_Goal_. Reproduce word for word the part of the rows below that opens with the line containing "collectors: A. Carter" and closes with the final line of the rows, both included.
+---+
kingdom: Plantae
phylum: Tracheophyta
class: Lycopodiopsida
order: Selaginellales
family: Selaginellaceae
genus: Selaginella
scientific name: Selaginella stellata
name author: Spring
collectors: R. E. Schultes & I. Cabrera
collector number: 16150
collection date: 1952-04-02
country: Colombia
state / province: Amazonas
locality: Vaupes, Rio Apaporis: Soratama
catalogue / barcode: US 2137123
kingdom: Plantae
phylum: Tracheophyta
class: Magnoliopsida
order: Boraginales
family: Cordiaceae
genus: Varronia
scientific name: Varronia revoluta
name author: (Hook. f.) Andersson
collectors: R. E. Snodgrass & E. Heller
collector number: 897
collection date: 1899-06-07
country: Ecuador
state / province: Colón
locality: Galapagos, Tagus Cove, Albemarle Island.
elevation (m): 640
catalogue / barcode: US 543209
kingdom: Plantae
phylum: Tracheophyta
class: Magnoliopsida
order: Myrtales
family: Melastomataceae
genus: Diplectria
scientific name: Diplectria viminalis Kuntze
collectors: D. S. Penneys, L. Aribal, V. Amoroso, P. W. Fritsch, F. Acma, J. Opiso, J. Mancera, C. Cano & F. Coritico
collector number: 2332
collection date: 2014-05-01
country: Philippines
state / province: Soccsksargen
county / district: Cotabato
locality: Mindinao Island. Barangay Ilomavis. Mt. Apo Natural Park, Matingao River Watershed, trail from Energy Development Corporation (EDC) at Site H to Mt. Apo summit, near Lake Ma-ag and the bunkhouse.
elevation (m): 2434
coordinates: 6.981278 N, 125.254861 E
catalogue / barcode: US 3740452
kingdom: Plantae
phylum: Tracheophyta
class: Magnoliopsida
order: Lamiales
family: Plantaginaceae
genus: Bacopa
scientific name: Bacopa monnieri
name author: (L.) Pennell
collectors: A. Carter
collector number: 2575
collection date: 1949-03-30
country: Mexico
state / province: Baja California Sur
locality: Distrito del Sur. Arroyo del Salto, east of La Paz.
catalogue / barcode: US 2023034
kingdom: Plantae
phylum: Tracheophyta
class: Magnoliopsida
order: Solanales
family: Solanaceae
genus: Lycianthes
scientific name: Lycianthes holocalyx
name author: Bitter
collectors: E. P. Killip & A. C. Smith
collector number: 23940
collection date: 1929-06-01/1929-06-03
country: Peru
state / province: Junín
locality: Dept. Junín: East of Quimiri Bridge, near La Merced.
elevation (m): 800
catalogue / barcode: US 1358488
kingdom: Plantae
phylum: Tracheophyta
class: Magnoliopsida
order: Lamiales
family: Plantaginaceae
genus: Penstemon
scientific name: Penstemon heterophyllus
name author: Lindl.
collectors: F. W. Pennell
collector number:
+---+
_Reply_.
collectors: A. Carter
collector number: 2575
collection date: 1949-03-30
country: Mexico
state / province: Baja California Sur
locality: Distrito del Sur. Arroyo del Salto, east of La Paz.
catalogue / barcode: US 2023034
kingdom: Plantae
phylum: Tracheophyta
class: Magnoliopsida
order: Solanales
family: Solanaceae
genus: Lycianthes
scientific name: Lycianthes holocalyx
name author: Bitter
collectors: E. P. Killip & A. C. Smith
collector number: 23940
collection date: 1929-06-01/1929-06-03
country: Peru
state / province: Junín
locality: Dept. Junín: East of Quimiri Bridge, near La Merced.
elevation (m): 800
catalogue / barcode: US 1358488
kingdom: Plantae
phylum: Tracheophyta
class: Magnoliopsida
order: Lamiales
family: Plantaginaceae
genus: Penstemon
scientific name: Penstemon heterophyllus
name author: Lindl.
collectors: F. W. Pennell
collector number:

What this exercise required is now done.